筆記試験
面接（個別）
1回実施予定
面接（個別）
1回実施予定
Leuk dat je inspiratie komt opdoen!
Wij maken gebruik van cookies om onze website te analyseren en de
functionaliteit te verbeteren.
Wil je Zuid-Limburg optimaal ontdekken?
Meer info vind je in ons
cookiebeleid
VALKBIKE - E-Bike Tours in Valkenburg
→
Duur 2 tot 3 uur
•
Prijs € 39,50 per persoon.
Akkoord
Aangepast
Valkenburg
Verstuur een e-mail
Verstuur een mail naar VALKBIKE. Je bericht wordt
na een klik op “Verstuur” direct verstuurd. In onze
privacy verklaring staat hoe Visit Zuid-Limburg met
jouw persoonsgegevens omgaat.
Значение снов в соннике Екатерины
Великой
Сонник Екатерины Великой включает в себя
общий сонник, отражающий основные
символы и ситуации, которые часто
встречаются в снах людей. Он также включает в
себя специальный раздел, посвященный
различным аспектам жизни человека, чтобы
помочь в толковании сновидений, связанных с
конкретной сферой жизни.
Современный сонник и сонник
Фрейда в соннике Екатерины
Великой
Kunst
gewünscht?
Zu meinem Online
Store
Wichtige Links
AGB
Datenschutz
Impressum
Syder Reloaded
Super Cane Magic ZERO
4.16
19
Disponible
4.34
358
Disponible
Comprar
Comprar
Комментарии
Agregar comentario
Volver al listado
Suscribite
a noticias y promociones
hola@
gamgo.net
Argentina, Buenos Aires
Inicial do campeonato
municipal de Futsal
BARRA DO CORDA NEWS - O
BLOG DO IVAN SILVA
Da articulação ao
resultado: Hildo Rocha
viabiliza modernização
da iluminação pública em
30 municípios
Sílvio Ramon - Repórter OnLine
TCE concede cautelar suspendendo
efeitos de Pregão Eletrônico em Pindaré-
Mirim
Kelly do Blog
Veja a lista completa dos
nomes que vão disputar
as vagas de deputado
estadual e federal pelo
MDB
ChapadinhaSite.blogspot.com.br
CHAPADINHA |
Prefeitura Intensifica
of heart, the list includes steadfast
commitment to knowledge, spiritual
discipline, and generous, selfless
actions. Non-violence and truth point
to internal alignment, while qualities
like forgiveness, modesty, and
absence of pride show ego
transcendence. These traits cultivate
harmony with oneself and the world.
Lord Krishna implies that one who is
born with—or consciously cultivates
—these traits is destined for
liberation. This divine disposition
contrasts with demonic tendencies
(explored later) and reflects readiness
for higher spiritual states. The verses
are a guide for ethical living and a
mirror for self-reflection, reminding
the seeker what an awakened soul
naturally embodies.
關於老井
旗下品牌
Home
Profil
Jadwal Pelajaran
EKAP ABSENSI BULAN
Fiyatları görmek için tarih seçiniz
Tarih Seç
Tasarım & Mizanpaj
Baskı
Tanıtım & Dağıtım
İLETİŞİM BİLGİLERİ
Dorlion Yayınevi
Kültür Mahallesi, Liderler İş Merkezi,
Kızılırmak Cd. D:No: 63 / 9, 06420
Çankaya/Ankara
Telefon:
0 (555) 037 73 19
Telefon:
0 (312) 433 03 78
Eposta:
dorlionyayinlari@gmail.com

::::

[AIM OF THE TASK] Copy every line of the listing above without any change, keeping each line's wording, spelling, and order.

[RESULT]
筆記試験
面接（個別）
1回実施予定
面接（個別）
1回実施予定
Leuk dat je inspiratie komt opdoen!
Wij maken gebruik van cookies om onze website te analyseren en de
functionaliteit te verbeteren.
Wil je Zuid-Limburg optimaal ontdekken?
Meer info vind je in ons
cookiebeleid
VALKBIKE - E-Bike Tours in Valkenburg
→
Duur 2 tot 3 uur
•
Prijs € 39,50 per persoon.
Akkoord
Aangepast
Valkenburg
Verstuur een e-mail
Verstuur een mail naar VALKBIKE. Je bericht wordt
na een klik op “Verstuur” direct verstuurd. In onze
privacy verklaring staat hoe Visit Zuid-Limburg met
jouw persoonsgegevens omgaat.
Значение снов в соннике Екатерины
Великой
Сонник Екатерины Великой включает в себя
общий сонник, отражающий основные
символы и ситуации, которые часто
встречаются в снах людей. Он также включает в
себя специальный раздел, посвященный
различным аспектам жизни человека, чтобы
помочь в толковании сновидений, связанных с
конкретной сферой жизни.
Современный сонник и сонник
Фрейда в соннике Екатерины
Великой
Kunst
gewünscht?
Zu meinem Online
Store
Wichtige Links
AGB
Datenschutz
Impressum
Syder Reloaded
Super Cane Magic ZERO
4.16
19
Disponible
4.34
358
Disponible
Comprar
Comprar
Комментарии
Agregar comentario
Volver al listado
Suscribite
a noticias y promociones
hola@
gamgo.net
Argentina, Buenos Aires
Inicial do campeonato
municipal de Futsal
BARRA DO CORDA NEWS - O
BLOG DO IVAN SILVA
Da articulação ao
resultado: Hildo Rocha
viabiliza modernização
da iluminação pública em
30 municípios
Sílvio Ramon - Repórter OnLine
TCE concede cautelar suspendendo
efeitos de Pregão Eletrônico em Pindaré-
Mirim
Kelly do Blog
Veja a lista completa dos
nomes que vão disputar
as vagas de deputado
estadual e federal pelo
MDB
ChapadinhaSite.blogspot.com.br
CHAPADINHA |
Prefeitura Intensifica
of heart, the list includes steadfast
commitment to knowledge, spiritual
discipline, and generous, selfless
actions. Non-violence and truth point
to internal alignment, while qualities
like forgiveness, modesty, and
absence of pride show ego
transcendence. These traits cultivate
harmony with oneself and the world.
Lord Krishna implies that one who is
born with—or consciously cultivates
—these traits is destined for
liberation. This divine disposition
contrasts with demonic tendencies
(explored later) and reflects readiness
for higher spiritual states. The verses
are a guide for ethical living and a
mirror for self-reflection, reminding
the seeker what an awakened soul
naturally embodies.
關於老井
旗下品牌
Home
Profil
Jadwal Pelajaran
EKAP ABSENSI BULAN
Fiyatları görmek için tarih seçiniz
Tarih Seç
Tasarım & Mizanpaj
Baskı
Tanıtım & Dağıtım
İLETİŞİM BİLGİLERİ
Dorlion Yayınevi
Kültür Mahallesi, Liderler İş Merkezi,
Kızılırmak Cd. D:No: 63 / 9, 06420
Çankaya/Ankara
Telefon:
0 (555) 037 73 19
Telefon:
0 (312) 433 03 78
Eposta:
dorlionyayinlari@gmail.com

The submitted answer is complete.